The 2016 LiDAR survey is already the largest remote-sensing endeavor in Mesoamerican archaeology. Plans are in the works for another survey of even greater size, as well. Meanwhile, the work of confirming survey findings with what’s actually on the ground will continue for years to come, not just at El Zotz but for the entire area scanned in 2016 as well. The compiled data allows an unprecedented glimpse of how the Maya civilization developed on a regional scale. The collective, encompassing scope of understanding that can be unlocked from the survey was the focus of a September article co-authored by Garrison and published in the academic journal Science
 
“One of the biggest challenges of the data is not viewing it as a whole, but recognizing it’s these pulses: One site was big in the Preclassic period, but then it goes down; then a Classic site comes up in a totally different area,” Garrison noted.
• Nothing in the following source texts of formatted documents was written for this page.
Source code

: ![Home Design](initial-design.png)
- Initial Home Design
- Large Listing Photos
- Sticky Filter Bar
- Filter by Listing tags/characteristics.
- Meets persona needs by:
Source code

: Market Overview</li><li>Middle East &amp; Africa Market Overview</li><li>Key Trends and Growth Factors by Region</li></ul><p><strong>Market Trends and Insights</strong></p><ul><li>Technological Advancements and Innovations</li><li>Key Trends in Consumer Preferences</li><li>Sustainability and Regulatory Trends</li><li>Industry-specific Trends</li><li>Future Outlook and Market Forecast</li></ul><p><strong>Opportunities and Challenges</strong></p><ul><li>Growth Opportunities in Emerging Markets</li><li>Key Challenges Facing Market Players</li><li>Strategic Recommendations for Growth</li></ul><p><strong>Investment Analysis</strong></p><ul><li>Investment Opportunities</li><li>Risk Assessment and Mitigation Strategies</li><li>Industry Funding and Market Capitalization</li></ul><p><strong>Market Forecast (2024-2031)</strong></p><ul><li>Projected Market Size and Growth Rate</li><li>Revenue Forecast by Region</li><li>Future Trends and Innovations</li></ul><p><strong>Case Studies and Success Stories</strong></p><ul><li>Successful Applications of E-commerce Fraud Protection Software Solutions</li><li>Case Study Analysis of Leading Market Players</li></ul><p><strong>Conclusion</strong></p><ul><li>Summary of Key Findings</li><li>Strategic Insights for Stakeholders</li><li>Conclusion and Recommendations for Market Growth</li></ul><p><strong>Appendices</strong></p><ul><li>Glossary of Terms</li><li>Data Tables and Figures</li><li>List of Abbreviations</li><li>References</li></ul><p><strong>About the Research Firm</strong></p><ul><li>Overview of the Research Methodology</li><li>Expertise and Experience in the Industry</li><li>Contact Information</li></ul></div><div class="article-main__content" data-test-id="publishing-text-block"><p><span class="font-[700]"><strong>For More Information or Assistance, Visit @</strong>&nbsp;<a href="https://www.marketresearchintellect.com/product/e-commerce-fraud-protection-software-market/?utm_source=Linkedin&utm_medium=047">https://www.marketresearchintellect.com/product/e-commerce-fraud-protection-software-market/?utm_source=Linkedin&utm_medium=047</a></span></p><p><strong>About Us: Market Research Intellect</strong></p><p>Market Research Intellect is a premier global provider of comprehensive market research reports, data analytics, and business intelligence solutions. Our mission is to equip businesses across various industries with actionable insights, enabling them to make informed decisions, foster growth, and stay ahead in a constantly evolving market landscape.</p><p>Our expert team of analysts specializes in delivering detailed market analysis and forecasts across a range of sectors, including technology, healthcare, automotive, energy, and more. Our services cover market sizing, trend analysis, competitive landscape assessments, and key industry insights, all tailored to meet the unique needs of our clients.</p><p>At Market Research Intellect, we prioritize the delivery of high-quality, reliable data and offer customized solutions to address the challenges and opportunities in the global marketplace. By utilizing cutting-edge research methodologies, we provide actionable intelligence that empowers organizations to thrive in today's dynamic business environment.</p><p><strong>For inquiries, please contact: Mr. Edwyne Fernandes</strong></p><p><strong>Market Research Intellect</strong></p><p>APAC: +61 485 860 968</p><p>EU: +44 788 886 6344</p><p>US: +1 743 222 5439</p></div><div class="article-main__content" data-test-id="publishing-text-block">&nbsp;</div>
The processes that caused those pulses and changes in the Maya civilization will come through excavation. “What LiDAR does is give us the most complete background that we’ve ever had to formulate new questions. So we don’t have to spend all our field time trying to come up with the basic layout of what’s going on,” Garrison said. “That’s there. It just leapfrogs us in terms of the types of things we can look at.”